A few things that have helped me and my students:
✔️ Walk it down several times so you fully understand the pathway, know how much height is required and feel more confident before going for the real deal.
✔️ Check your technique and overall body awareness mid-air. Sometimes we learn drops too soon. Core stability, the ability to hold your body in one piece with static strength, neck alignment and understanding of what is your 'safety' are all vital factors.
✔️ Crash mats are a must, while the goal is to never have to use them, knowing that it's there can make you feel better mentally and it's there to protect you in the absolute worst-case scenario. And yes, I highly recommend crash mats for not only classes but student showcases and competitions as well. Using a mat does not make you any less of an aerialist.
✔️Inhale and fully exhale at the start of the drop to avoid clenching your jaw (like me) and to calm your nervous system.
✔️ I don't advise learning drops solo - make sure there are a set of eyes on you to triple-check your wrap is correct and you have plenty of height.

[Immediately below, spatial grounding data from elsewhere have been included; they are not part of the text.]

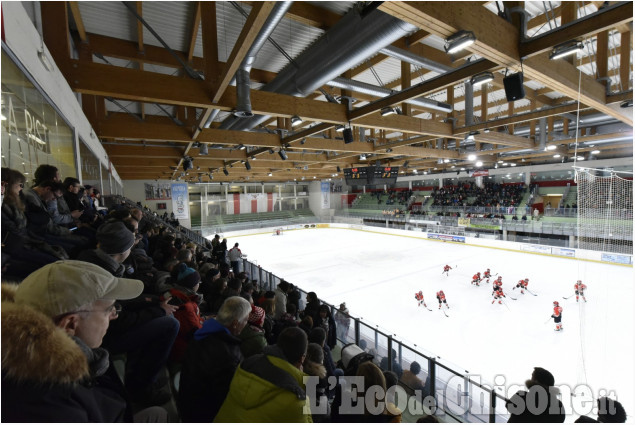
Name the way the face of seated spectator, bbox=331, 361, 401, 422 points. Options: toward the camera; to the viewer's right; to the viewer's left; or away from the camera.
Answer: away from the camera

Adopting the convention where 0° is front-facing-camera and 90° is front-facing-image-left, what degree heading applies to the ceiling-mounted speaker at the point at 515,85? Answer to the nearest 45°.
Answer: approximately 45°

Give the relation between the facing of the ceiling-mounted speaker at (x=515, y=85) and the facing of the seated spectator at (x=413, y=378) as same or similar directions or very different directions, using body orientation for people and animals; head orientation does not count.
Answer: very different directions

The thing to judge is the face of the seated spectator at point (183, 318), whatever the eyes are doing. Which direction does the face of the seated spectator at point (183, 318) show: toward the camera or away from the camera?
away from the camera

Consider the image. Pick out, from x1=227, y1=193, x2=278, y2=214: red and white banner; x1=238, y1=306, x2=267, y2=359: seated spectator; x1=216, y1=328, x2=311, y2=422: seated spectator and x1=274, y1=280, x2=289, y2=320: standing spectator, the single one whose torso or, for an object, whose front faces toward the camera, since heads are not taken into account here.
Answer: the red and white banner

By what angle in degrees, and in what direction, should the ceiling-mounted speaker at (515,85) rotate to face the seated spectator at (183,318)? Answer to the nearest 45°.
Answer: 0° — it already faces them

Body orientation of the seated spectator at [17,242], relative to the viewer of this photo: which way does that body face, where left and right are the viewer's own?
facing to the right of the viewer

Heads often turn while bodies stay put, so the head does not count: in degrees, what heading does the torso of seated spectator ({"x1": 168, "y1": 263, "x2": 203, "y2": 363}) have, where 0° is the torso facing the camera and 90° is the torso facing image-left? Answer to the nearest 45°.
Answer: approximately 270°

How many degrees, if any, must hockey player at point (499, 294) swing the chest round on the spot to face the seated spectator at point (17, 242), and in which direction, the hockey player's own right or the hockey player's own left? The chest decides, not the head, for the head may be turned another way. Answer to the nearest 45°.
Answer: approximately 45° to the hockey player's own right

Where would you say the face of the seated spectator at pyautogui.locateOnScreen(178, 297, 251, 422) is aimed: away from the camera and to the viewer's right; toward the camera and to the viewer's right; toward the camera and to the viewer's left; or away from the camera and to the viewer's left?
away from the camera and to the viewer's right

✔️ If drops aren't for you on any specific day for an array of reasons (you're on your period, you're mentally or physically exhausted, you're feeling an overwhelming amount of anxiety) it's always better to honor how you're feeling and play it safe. With that being said, if you’re in a professional performance setting I understand this may not be fully possible. Is there a way you can modify a skill or switch it out for something else that's less demanding?

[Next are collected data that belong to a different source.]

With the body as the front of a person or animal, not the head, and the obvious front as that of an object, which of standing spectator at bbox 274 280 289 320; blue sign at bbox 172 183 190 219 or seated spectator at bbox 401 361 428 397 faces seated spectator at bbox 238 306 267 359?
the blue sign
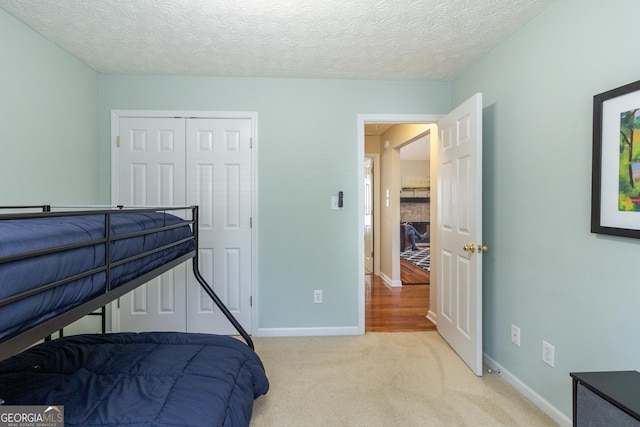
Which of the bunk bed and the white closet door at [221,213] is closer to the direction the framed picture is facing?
the bunk bed

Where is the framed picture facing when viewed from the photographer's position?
facing the viewer and to the left of the viewer

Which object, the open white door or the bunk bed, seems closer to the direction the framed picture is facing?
the bunk bed

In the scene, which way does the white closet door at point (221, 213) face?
toward the camera

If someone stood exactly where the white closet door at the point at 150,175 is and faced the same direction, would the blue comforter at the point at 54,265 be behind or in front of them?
in front

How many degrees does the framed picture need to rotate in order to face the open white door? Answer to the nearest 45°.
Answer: approximately 90° to its right

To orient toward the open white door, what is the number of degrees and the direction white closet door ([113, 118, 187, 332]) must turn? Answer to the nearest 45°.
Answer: approximately 45° to its left

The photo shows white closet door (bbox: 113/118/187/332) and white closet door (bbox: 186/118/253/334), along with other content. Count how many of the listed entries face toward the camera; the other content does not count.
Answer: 2

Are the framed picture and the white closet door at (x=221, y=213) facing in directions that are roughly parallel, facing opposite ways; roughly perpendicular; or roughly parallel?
roughly perpendicular

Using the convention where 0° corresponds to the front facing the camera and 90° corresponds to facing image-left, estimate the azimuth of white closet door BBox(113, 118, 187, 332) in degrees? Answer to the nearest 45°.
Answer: approximately 0°
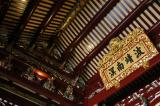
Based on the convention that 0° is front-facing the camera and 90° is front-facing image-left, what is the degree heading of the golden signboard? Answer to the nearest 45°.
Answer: approximately 45°

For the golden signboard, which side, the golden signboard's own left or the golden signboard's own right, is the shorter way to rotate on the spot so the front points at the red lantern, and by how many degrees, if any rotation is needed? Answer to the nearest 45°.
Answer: approximately 45° to the golden signboard's own right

✔️ Try not to get upset at yourself for being afraid. It's easy to get down on ourselves in class and think 'ugh, everyone else is doing it, what's wrong with me!? why can't I just do it!?' Absolutely nothing is wrong with you - aerial is difficult and purposely falling from the ceiling isn't exactly what our nervous system is naturally wired to do! Each of us has our own individual tolerance for different skills which may ebb and flow and that's ok!
✔️ Cars and planes definitely affect my enthusiasm for drops. I'm one of those people that can easily feel queasy from motion sickness. My body typically needs a day or so to get recalibrated after a long trip before I go for the big flippy dippy stuff in the air. In addition, being on a plane definitely gives me 'airplane ear' sometimes for several hours after I've landed which can affect my equilibrium. Something to be mindful of when it comes to aerial skills.